____ DATASET ENTRIES

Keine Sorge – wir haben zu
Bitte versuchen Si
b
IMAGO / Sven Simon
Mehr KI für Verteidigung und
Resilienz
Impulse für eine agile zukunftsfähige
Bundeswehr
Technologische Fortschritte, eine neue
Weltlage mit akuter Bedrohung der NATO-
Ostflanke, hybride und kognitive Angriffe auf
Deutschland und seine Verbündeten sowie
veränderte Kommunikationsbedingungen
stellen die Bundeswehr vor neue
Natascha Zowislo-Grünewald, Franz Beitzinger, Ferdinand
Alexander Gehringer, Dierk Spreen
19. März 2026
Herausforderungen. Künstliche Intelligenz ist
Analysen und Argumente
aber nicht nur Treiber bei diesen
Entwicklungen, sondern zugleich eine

________
____ DATASET ENTRIES

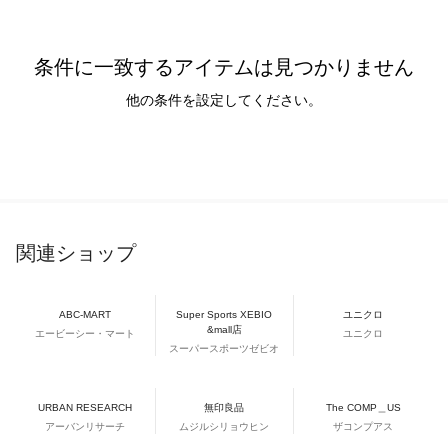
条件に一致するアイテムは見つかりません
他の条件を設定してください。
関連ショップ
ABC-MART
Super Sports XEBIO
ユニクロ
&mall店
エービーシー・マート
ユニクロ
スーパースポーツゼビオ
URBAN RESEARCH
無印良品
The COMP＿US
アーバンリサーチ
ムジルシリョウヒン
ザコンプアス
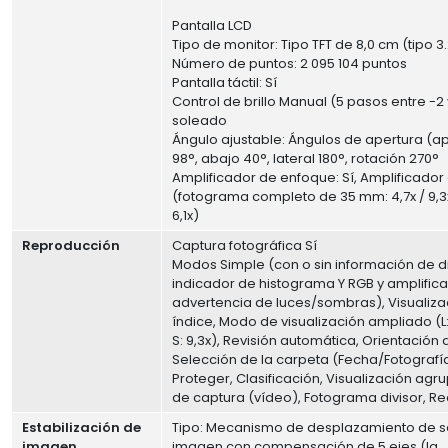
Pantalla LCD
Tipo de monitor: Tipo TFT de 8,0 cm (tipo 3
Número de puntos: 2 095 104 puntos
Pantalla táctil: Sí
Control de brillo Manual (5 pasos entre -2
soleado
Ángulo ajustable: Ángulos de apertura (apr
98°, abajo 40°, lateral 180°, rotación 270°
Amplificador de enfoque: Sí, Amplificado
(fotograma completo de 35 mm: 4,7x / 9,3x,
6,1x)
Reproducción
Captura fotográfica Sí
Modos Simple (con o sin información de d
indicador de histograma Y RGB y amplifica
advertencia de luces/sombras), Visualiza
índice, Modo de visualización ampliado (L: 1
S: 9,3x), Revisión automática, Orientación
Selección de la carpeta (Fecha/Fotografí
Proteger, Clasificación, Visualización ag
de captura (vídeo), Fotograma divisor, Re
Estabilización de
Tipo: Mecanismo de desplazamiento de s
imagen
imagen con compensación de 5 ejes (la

________

INSTRUCTION: What you return must be the lines above that run from the line with "stellen die Bundeswehr vor neue" to the line with "Entwicklungen, sondern zugleich eine", inclusive, each copied exactly.

FINAL ANSWER:
stellen die Bundeswehr vor neue
Natascha Zowislo-Grünewald, Franz Beitzinger, Ferdinand
Alexander Gehringer, Dierk Spreen
19. März 2026
Herausforderungen. Künstliche Intelligenz ist
Analysen und Argumente
aber nicht nur Treiber bei diesen
Entwicklungen, sondern zugleich eine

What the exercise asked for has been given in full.